Eve: I get the confusion. It is conservation land, but not in the conventional sense. For instance, you can’t just walk your dog on it. But to explain this, let’s go back in time to 2002: 20 years ago this month, the state protected two-thirds of the base as conservation land. By creating what’s called “The Upper Cape Water Supply Reserve,” the state dedicated the area to the protection of wildlife habitat and the aquifer beneath the base. But, the state said, military training is allowed in some forms. We’ll come back to this idea. Also, the state took control of the land away from base officials and gave it to a three-person state Environmental Management Commission (EMC). That group, to this day, has major decision-making power.

Kathryn: So, is it right to assume this conservation land established because people knew that the land was polluted due to all the military activity that took place there over the years?

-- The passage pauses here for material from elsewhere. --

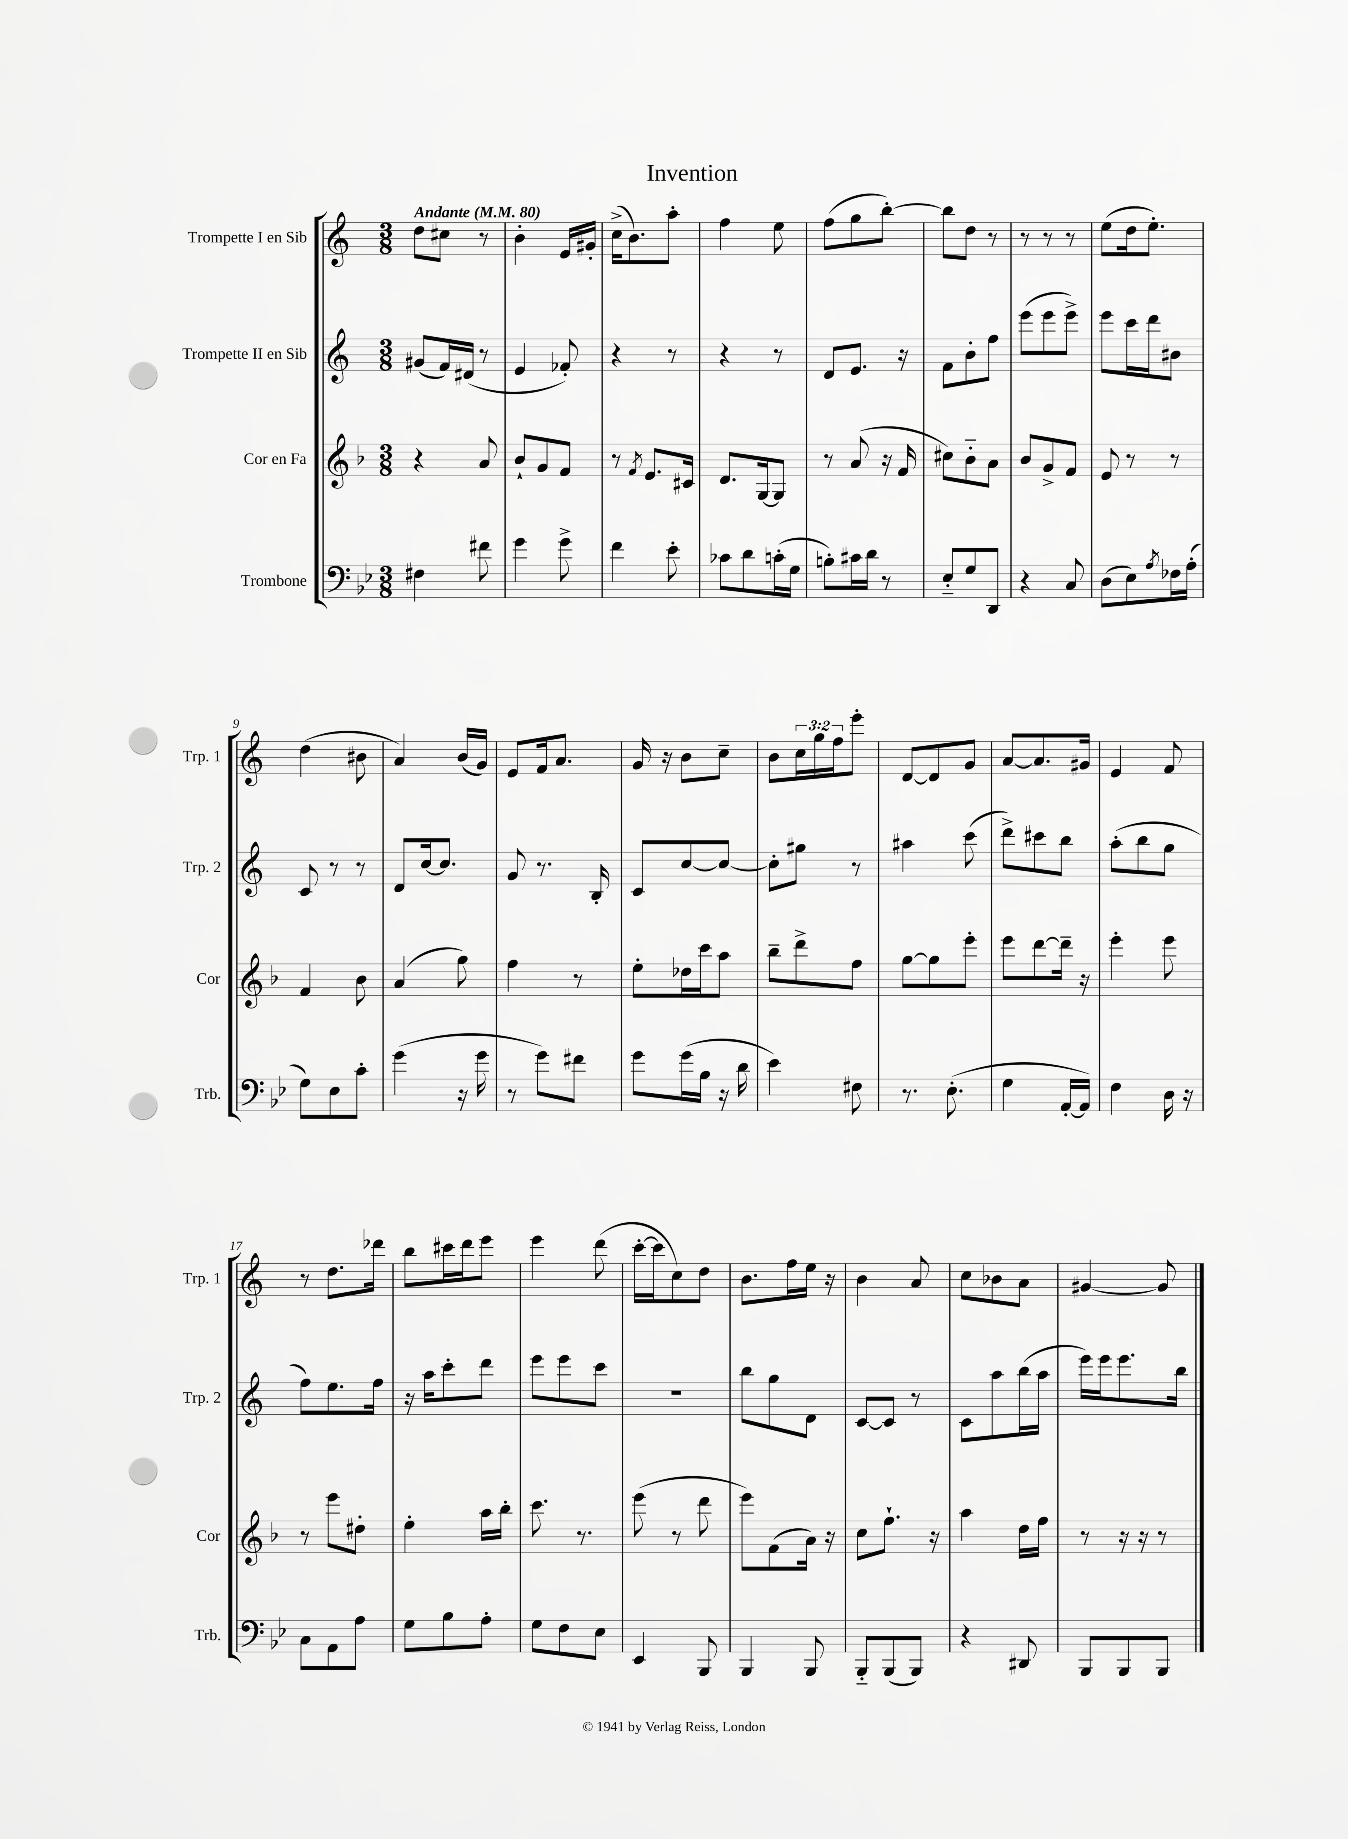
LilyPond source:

Eve: Exactly. From the 1940s through the 1970s, the base was full of people doing artillery training, explosives training, all kinds of training. All during that time, there was basically no such thing as industrial waste management and no real understanding of how chemicals can travel through groundwater. So the conventional wisdom was, “You can just dump fuel and chemicals straight into the ground.” Things really didn’t change until the 1980s and '90s when cancer rates on the Cape started to skyrocket, which prompted a number of studies, including those that found the aquifer that runs beneath the northern 15,000 acres of the base supplies drinking water to all the Upper Cape towns — thousands of people. With all of this going on, by 1989 the EPA declared the base a Superfund site — meaning the land is seriously contaminated and a risk to public health.

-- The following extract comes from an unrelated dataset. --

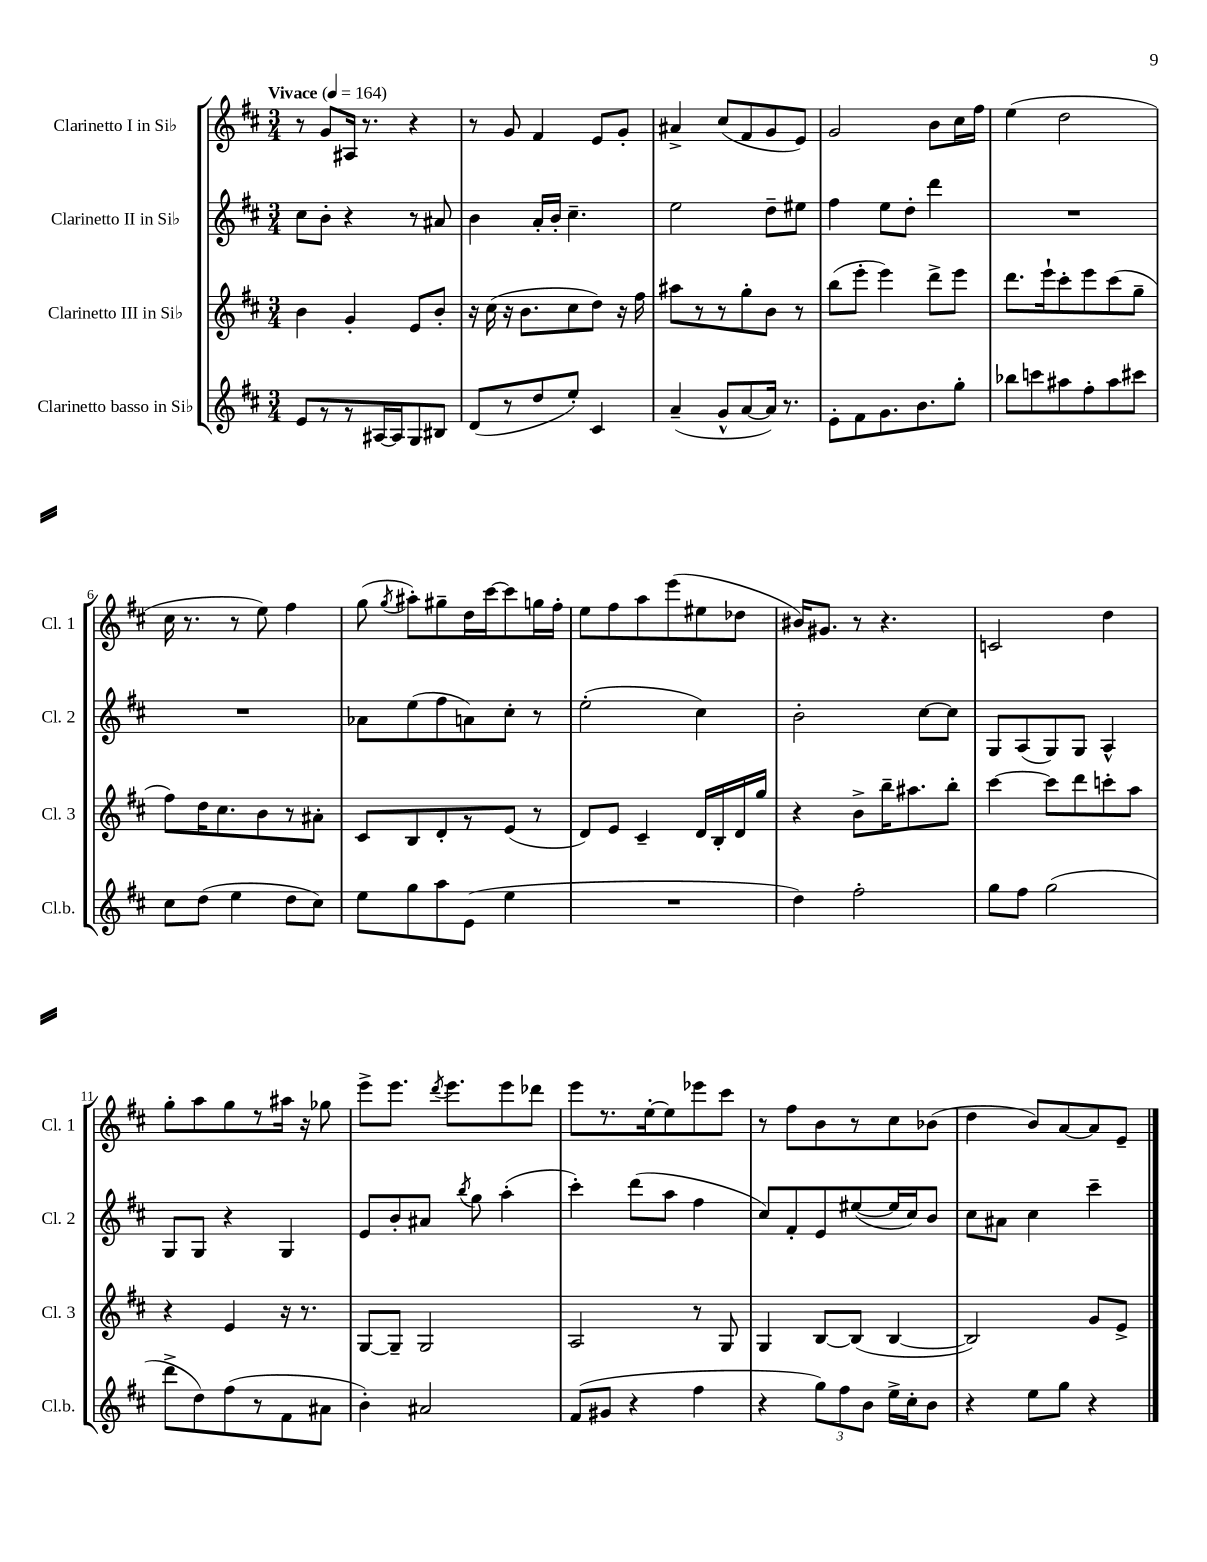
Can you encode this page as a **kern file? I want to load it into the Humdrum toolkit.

Kathryn: So how — and who — convinced the military to put restrictions on land they had historically used? It's one thing to say, 'It's contaminated, let's clean it up.' It's another thing to restrict it.

Eve: The restrictions actually came out of a compromise. There were activists and politicians like Congressman Bill Delahunt who initially said that the northern 15,000 acres of the base should be a wildlife refuge kept pristine. They called for no military activity at all. In the '90s, the base was even threatened with closure, but loss of jobs and some other factors kept it alive and allowed for a deal to be made. Today, military training is allowed as long as it’s “compatible” with wildlife preservation and water protection. The problem, of course, is that there’s debate over what the word “compatible” really means.

Kathryn: So, back to the machine gun range, is the state commission in charge of this land wrestling with whether the proposal fits the definition of "compatible?"

Eve: We don’t know what’s going on in the minds of the officials who will make the final decision on the range. But the way the law is written is open to interpretation: The Guard says the machine gun range is compatible with wildlife and water protections because its plan includes mitigation measures, among them land transfer. Plus, copper bullets — not lead — would be cleaned up routinely. But folks who are anti-range — including lawyers for Barnstable County — say the range isn't compatible with water and wildlife protection. They point out that about 170 acres of trees will be clearcut as part of a much larger, 5,000-acre danger zone. So this largely forgotten law from 2002 that calls for wildlife and water protection is foundational to their legal argument.

Kathryn: So we mentioned at the beginning here that the next step in this machine gun range saga is the release of an EPA water quality report. Is the state commission going to use this report in helping it to decide whether the machine gun range is compatible with this conservation area?

Eve: Yes, this report should weigh into their decision about whether the machine gun range is "compatible." That report was expected to come out this spring, but just yesterday an EPA spokesperson told me the agency is awaiting more information from the Guard, so it’s expected that an evaluation will take "additional months." We don't know what that means yet.

Kathryn: That’s CAI’s Eve Zuckoff. Thanks Eve.

Eve: Thanks, Kathryn.

Eve Zuckoff covers the environment and human impacts of climate change for CAI.
Kathryn Eident was the Morning Edition Host and Senior Producer of News until November 2022.